Simply speaking the more a man grows in sanctifion the more he will become a biblical man, and the more a woman grows in sanctification the more she will become a biblical woman.

Do real men have to study how to become biblical _men_?

Did Noah, Abraham, Moses, David, Paul, Augustine, Calvin, Owen, Whitfield, Spurgeon, Lloyd-Jones, Machen, Van Til, John Piper, Sinclair Ferguson, study how to be biblical men (just to take a few names at random) or did they find themselves to be boys and then men by nature, and then work on the "biblical" bit?


----------



## Herald (Apr 26, 2011)

torstar said:


> We sink 95% of our energy and abilities into our job.
> 
> So there is something going on called culture outside of my leisure interests?



Pergy asks a valid question. His question transcends your job and your leisure interests. In general, what has transpired in the western church to create a market for such books? I first saw this phenomena back in the 1990's when the Promise Keepers movement came on the scene. Instead of creating a breed of men who were willing to be men of the book, it resulted in a warped view of what a man really is. Too many men became mamby pambies, appealing to the need to have balance in their lives. Yes, husbands are to love their wives and be good fathers to their children. But men are also to be hard workers outside the home. There is a balance between work, family, and R&R (rest and relaxation); however men are called to be men. I'm not prepared to say a well written book is useless, but we have clear instructions in the book of books on how to be a godly man.


----------



## semperreformata (Apr 26, 2011)

Herald said:


> I'm not prepared to say a well written book is useless, but we have clear instructions in the book of books on how to be a godly man.



I certainly agree with you, good literature on this issue is not a worthless pursuit,but as you noted us men certainly have the greatest instruction in God's Word.


----------



## TimV (Apr 26, 2011)

If you were in the NorCal, Siouxlands, Metro NY, PNW or Missouri Presbyteries of your church, you use the court system to clear out the snakes, fools, heretics and wolves that infest them. Harder than reading a book, true but more to the point.


----------



## FCC (Apr 27, 2011)

There are many different issues that have affected biblical manhood. Some, if not many of them flow directly out of our culture and what it promotes as manhood. We have much guidance given to us in the Scriptures but we must remember that far too often the influences of the world around us are striving against the influence of the Spirit and the Word. Thus Paul counsels the early Christians again and again to "Set your affection on things above, not on things on the earth." Titus 3:2 and other similar passages. Biblical manhood is a daily struggle against our own sinful flesh and the sinful influences of the world. A standard of manliness is promoted in the culture, which runs contrary to what God would have us be. Paul again warns us, "And be not conformed to this world: but be ye transformed by the renewing of your mind, that ye may prove what is that good, and acceptable, and perfect , will of God." (Rom. 12:2)

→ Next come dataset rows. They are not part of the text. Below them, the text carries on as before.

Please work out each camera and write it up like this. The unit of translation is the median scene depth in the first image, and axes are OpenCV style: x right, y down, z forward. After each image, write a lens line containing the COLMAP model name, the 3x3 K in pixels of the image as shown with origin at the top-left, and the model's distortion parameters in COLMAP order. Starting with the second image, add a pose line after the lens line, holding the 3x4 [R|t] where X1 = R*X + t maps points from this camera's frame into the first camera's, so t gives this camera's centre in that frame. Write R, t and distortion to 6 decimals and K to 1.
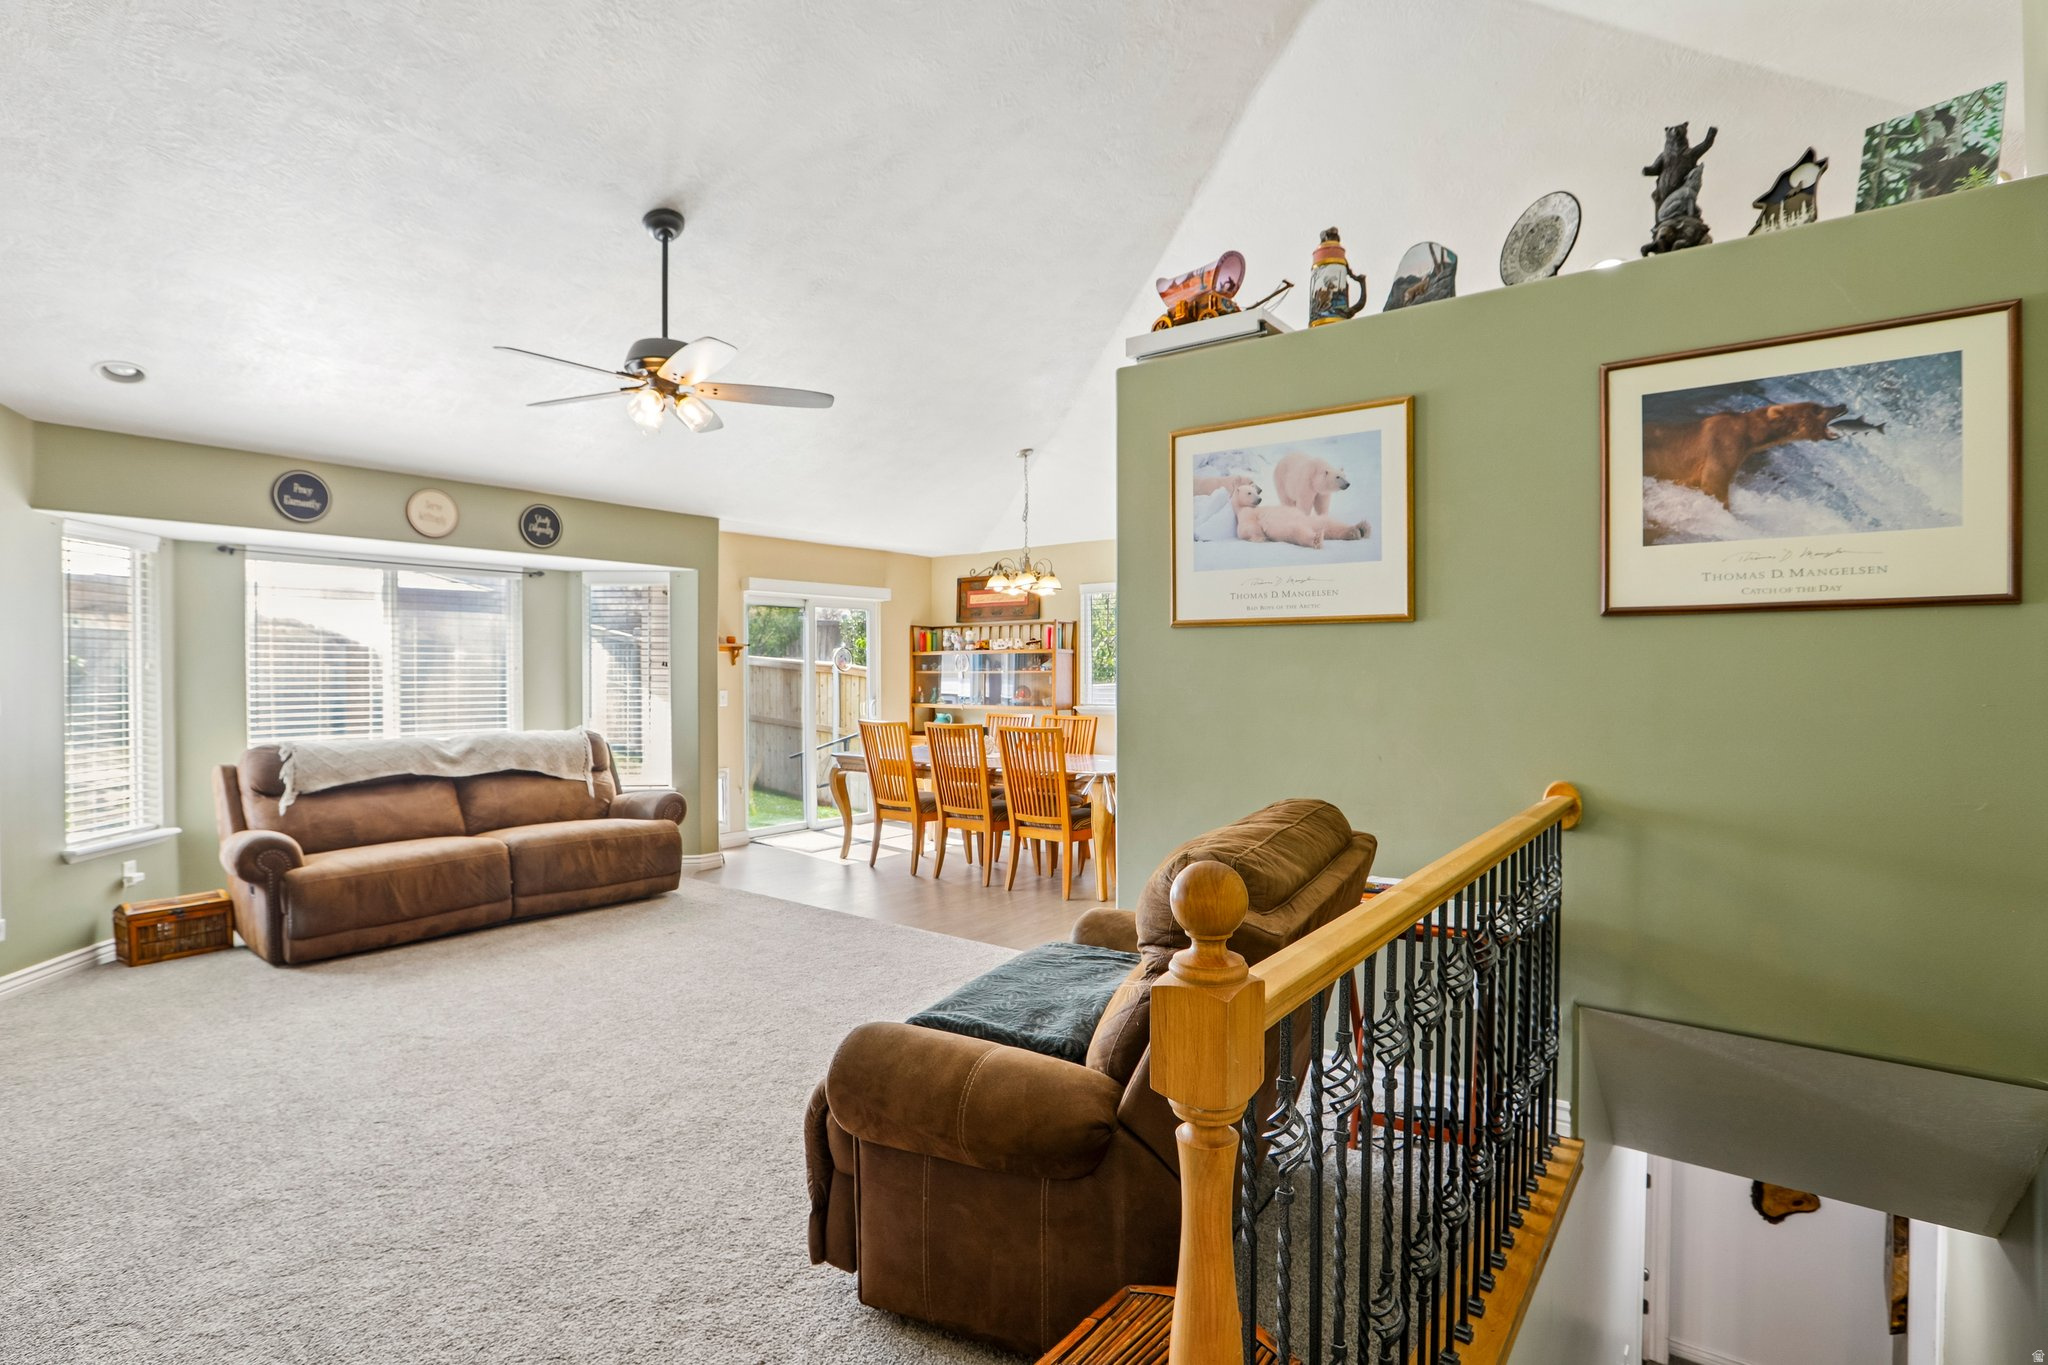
lens RADIAL K [[986.0, 0, 1024.0], [0, 986.0, 682.5], [0, 0, 1]] dist [-0.001866, -0.000125]
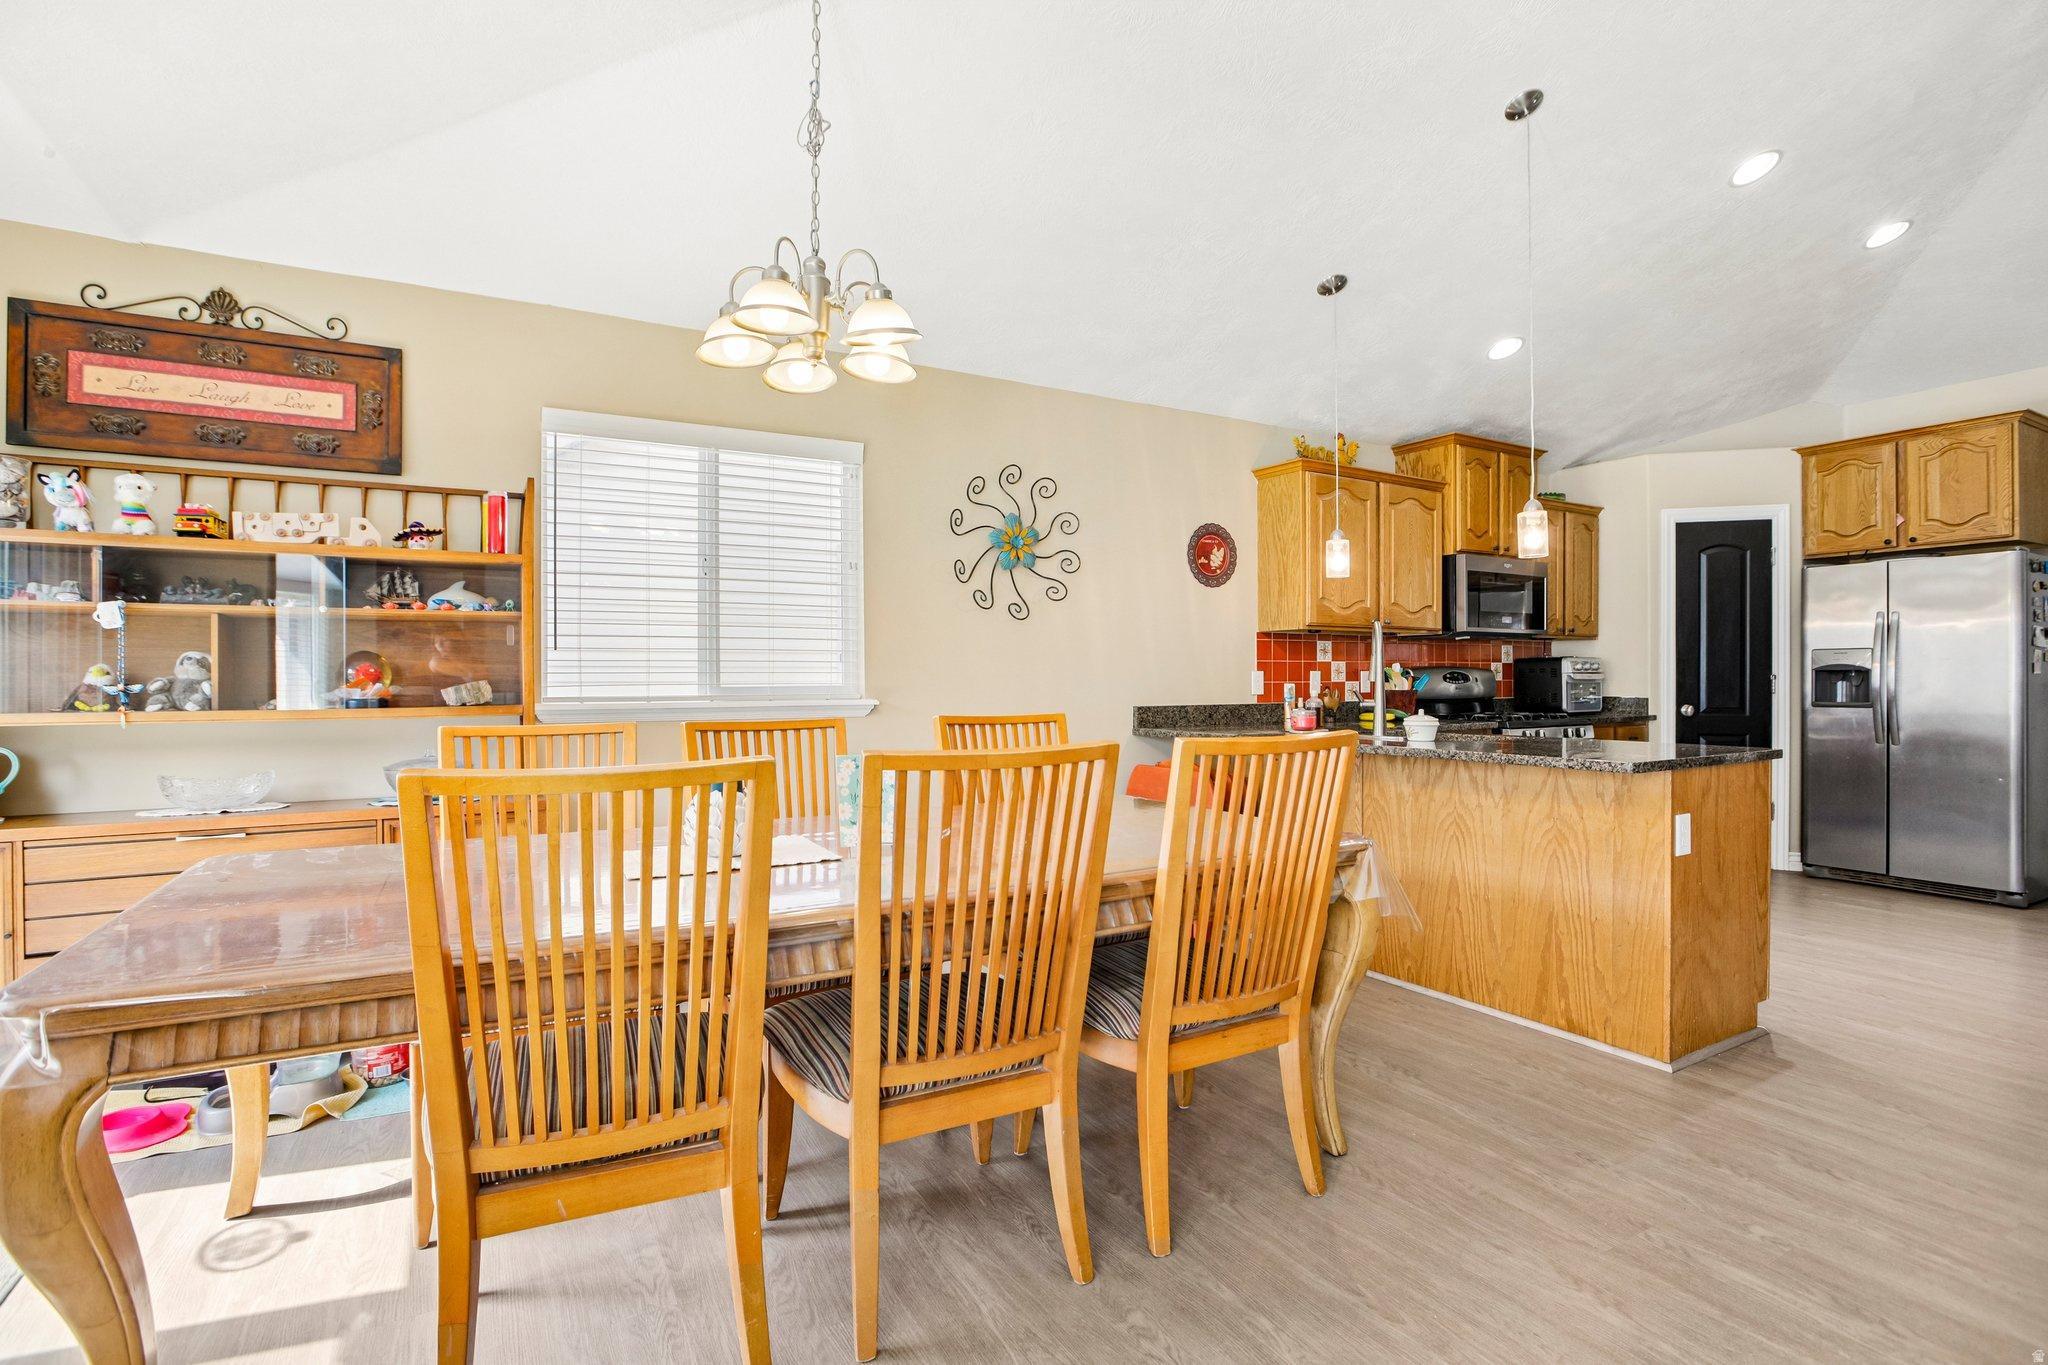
lens RADIAL K [[979.1, 0, 1015.8], [0, 979.1, 687.3], [0, 0, 1]] dist [-0.036925, 0.013556]
pose [[0.399305, -0.003702, 0.916810, -0.224275], [0.012764, 0.999917, -0.001522, 0.018927], [-0.916729, 0.012310, 0.399320, 0.639997]]
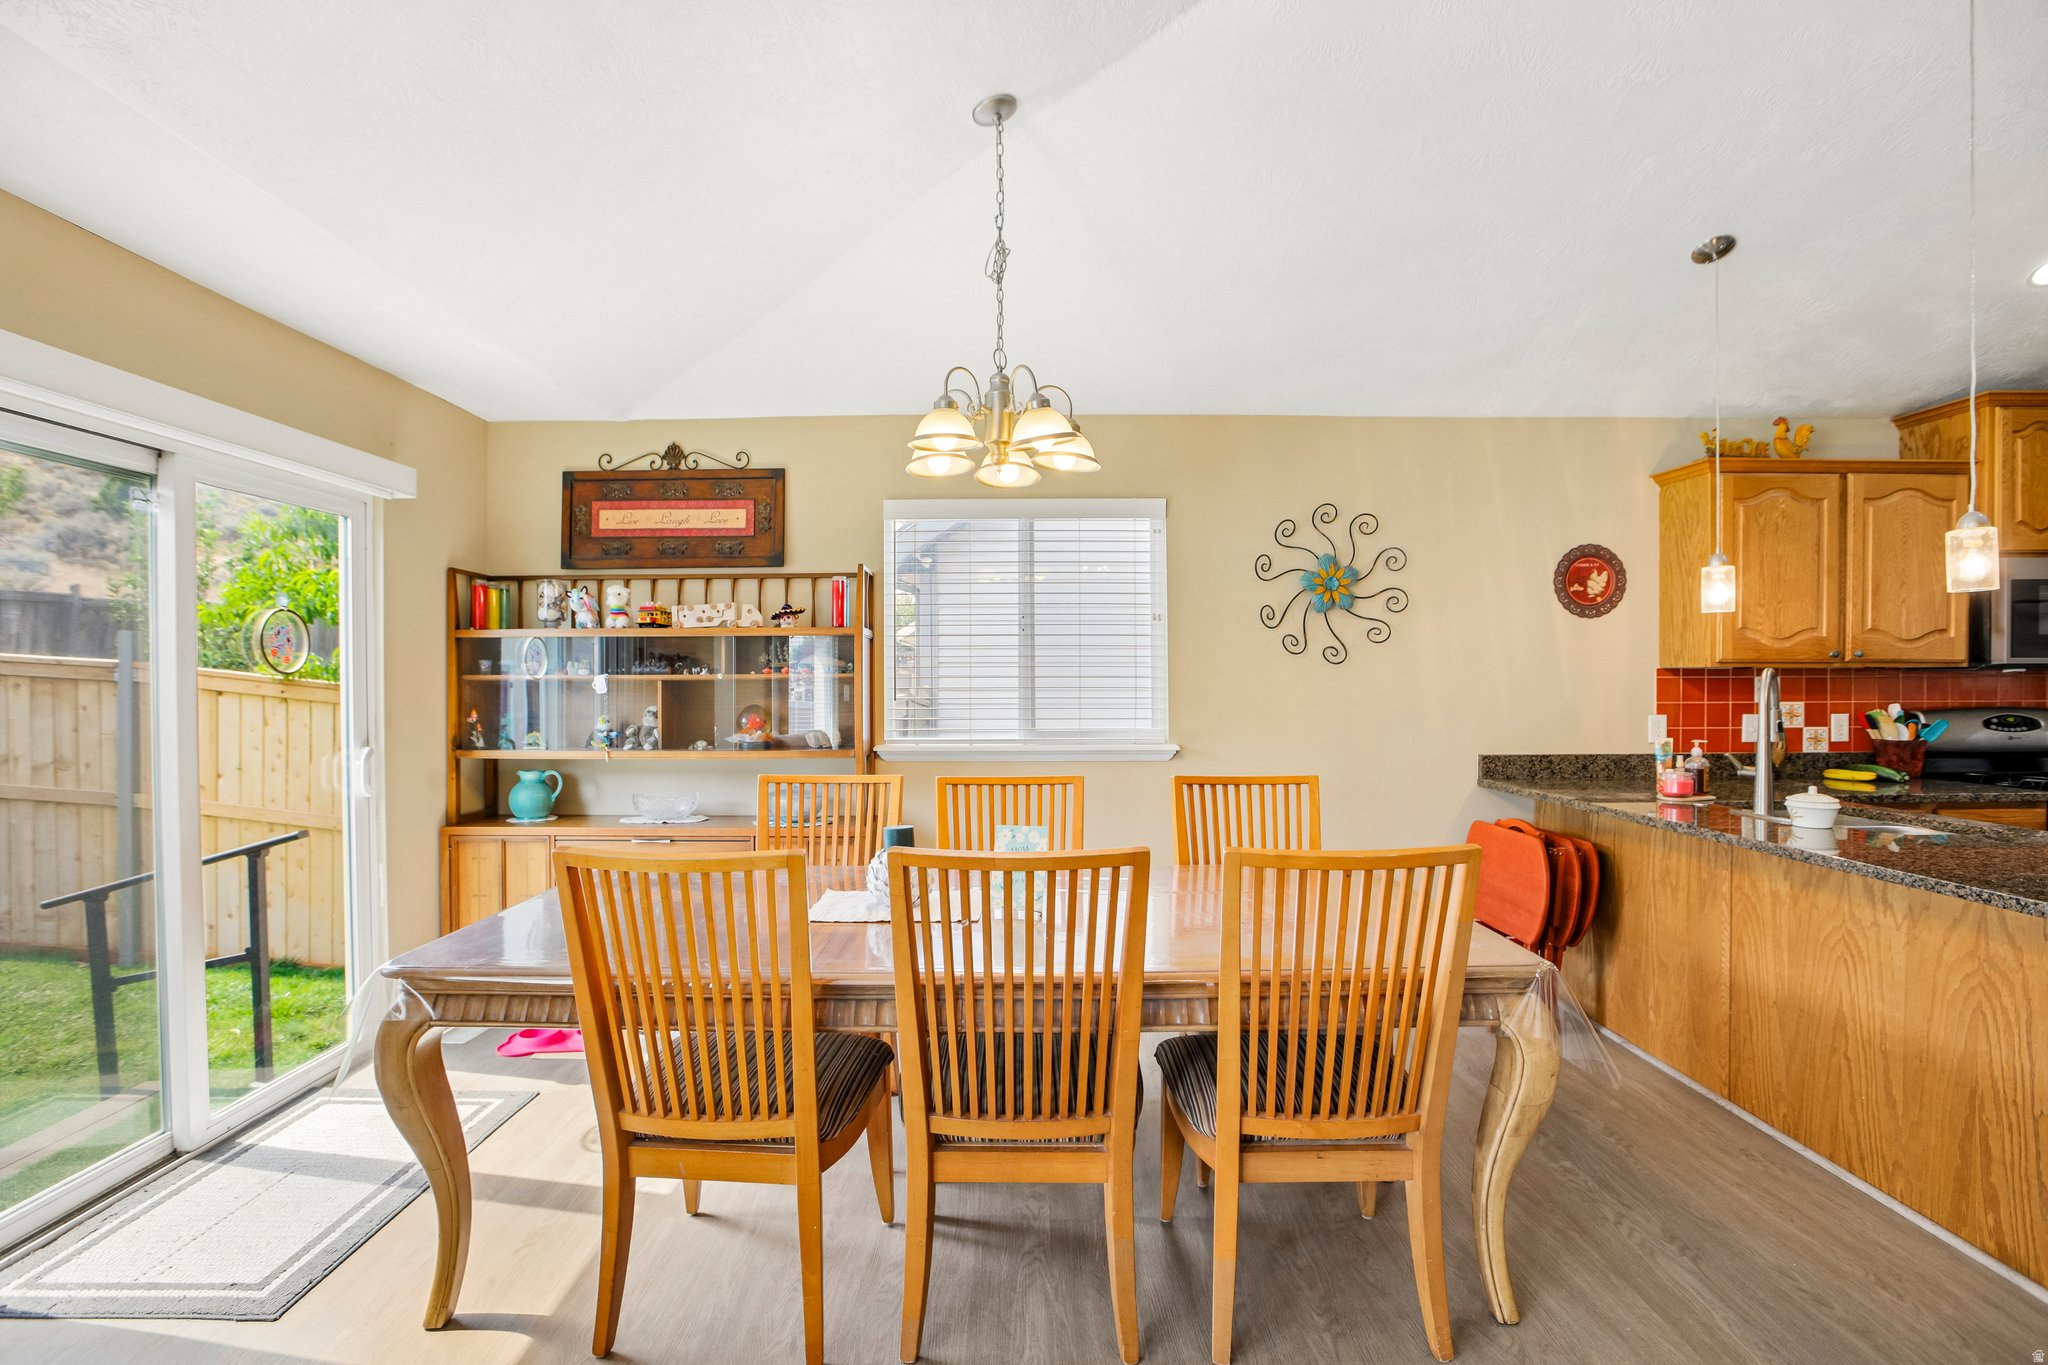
lens RADIAL K [[977.6, 0, 1024.0], [0, 977.6, 682.5], [0, 0, 1]] dist [-0.059116, 0.026150]
pose [[0.802557, -0.001543, 0.596573, -0.171438], [0.006368, 0.999962, -0.005981, -0.004555], [-0.596541, 0.008599, 0.802537, 0.549456]]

I think we need to extract ourselves from the influences of the culture and immerse ourselves in Christ and His Word to learn how to be a godly man.


----------



## MLCOPE2 (Apr 27, 2011)

Check out the Center for Biblical Manhood and Womanhood. There are numerous sermons, articles, books, etc. all available for free on their website.



Chaplainintraining said:


> What about Piper and Grudem's book?
> 
> Amazon.com: Recovering Biblical Manhood and Womanhood: A Response to Evangelical Feminism (9781581348064): John Piper, Wayne Grudem: Books



Also you can download a pdf of this book free here.


----------



## Curt (Apr 27, 2011)

Blev3rd said:


> *What are the Biblical Principles of Manhood?
> 
> *What are key verses, passages and men from the Bible that teach Biblical
> Manhood?
> ...



Actually, I'm speaking at a conference on Biblical Masculinity this weekend just outside London (UK). Really, I'm the only speaker. When that's done I'll be able to send you at least THIS reformed resource thinks.


----------



## semperreformata (Apr 27, 2011)

"Be watchful, stand firm in the faith, act like men, be strong. Let all that you do be done in love." (1 Corinthians 16:13-14) This in context with 1 Corinthians 13 as to what love is. I believe as men we must understand everything we do must be in love. Now on first glance people could say that sounds soft,but once they understand the Biblical understanding of love it makes perfect sense for then they will see how the man functions in service to his household as a servant leader doing all things to the glory of God. Just a few additional thoughts.


----------